BEGIN MATERIAL SUPPLIED
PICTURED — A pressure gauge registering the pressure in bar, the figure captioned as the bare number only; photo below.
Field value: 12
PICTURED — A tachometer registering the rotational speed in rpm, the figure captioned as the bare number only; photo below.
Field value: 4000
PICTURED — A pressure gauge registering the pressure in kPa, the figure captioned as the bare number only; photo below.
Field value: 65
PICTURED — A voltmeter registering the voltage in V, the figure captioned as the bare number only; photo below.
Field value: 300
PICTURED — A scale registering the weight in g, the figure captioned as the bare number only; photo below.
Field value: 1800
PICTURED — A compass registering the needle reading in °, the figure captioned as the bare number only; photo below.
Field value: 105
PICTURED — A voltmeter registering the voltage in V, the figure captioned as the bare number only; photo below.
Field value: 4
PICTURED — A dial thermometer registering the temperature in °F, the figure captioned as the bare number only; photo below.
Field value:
END MATERIAL SUPPLIED
BEGIN MATERIAL SUPPLIED
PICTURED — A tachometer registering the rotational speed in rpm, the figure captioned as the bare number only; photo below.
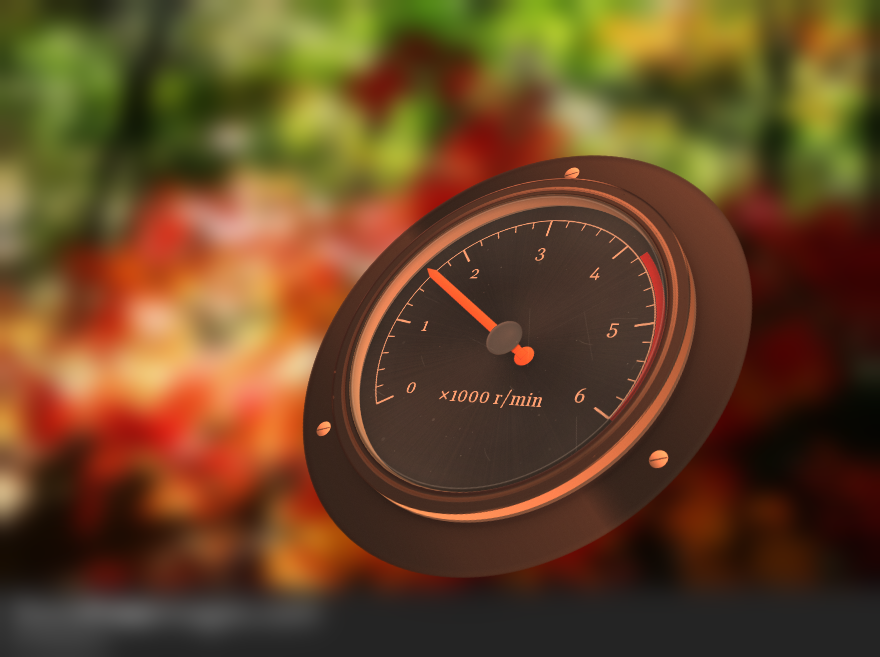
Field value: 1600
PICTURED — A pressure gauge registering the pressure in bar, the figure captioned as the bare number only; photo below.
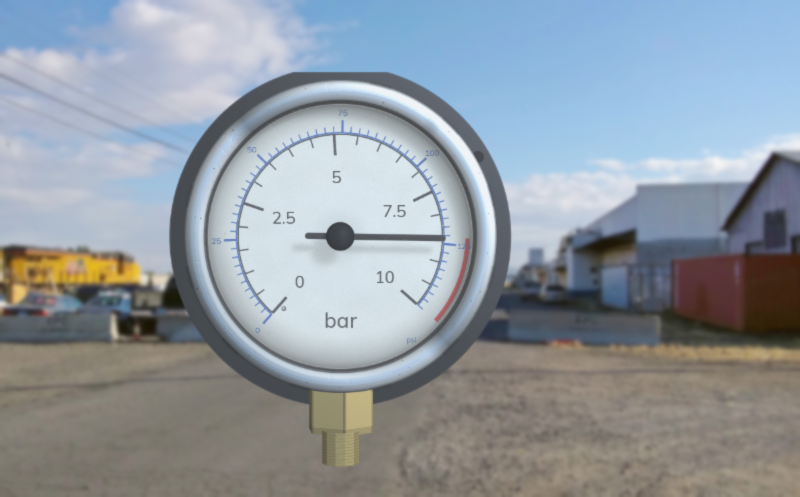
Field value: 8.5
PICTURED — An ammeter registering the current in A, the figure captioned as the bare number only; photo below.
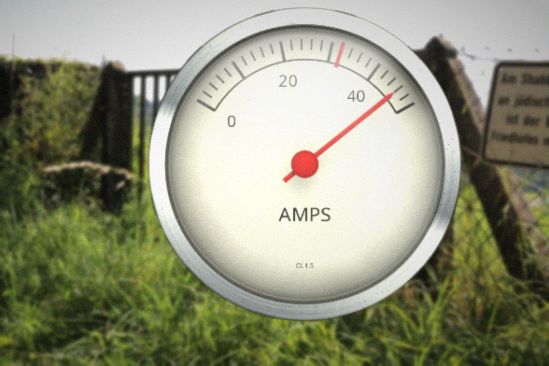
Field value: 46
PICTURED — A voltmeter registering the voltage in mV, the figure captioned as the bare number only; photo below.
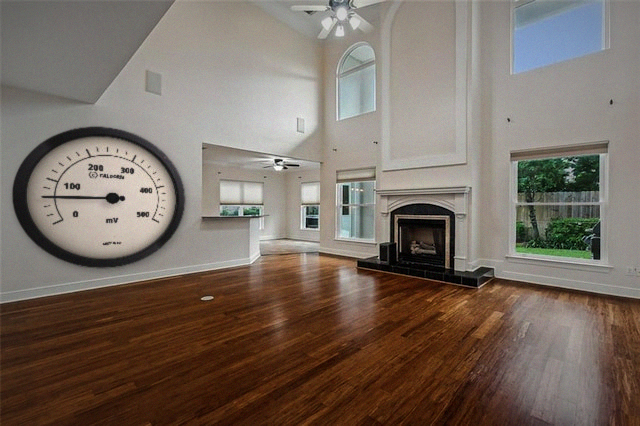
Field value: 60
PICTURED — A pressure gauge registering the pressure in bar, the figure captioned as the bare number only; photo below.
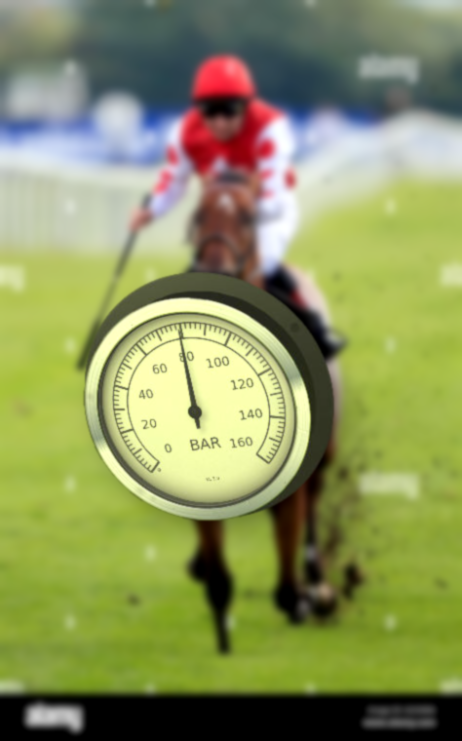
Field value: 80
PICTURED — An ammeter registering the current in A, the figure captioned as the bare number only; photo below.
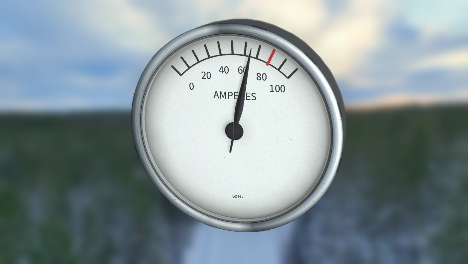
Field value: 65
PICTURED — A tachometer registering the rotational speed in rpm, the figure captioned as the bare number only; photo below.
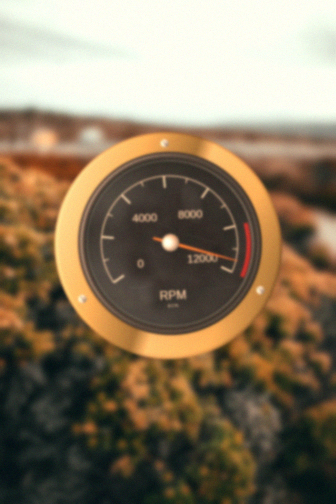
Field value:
END MATERIAL SUPPLIED
BEGIN MATERIAL SUPPLIED
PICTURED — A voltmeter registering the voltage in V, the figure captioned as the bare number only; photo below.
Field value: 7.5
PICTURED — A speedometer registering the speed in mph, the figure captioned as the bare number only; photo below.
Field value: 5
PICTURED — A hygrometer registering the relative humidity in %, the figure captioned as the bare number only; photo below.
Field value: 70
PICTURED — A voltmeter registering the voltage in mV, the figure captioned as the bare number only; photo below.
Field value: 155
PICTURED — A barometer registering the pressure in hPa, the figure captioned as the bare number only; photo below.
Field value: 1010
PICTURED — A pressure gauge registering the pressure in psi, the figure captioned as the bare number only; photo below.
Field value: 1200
END MATERIAL SUPPLIED
BRIEF → Please reproduce the records between the lines holding "PICTURED — A barometer" and "Field value: 1200", inclusive, and nothing else.

SOLUTION TO THIS EXERCISE →
PICTURED — A barometer registering the pressure in hPa, the figure captioned as the bare number only; photo below.
Field value: 1010
PICTURED — A pressure gauge registering the pressure in psi, the figure captioned as the bare number only; photo below.
Field value: 1200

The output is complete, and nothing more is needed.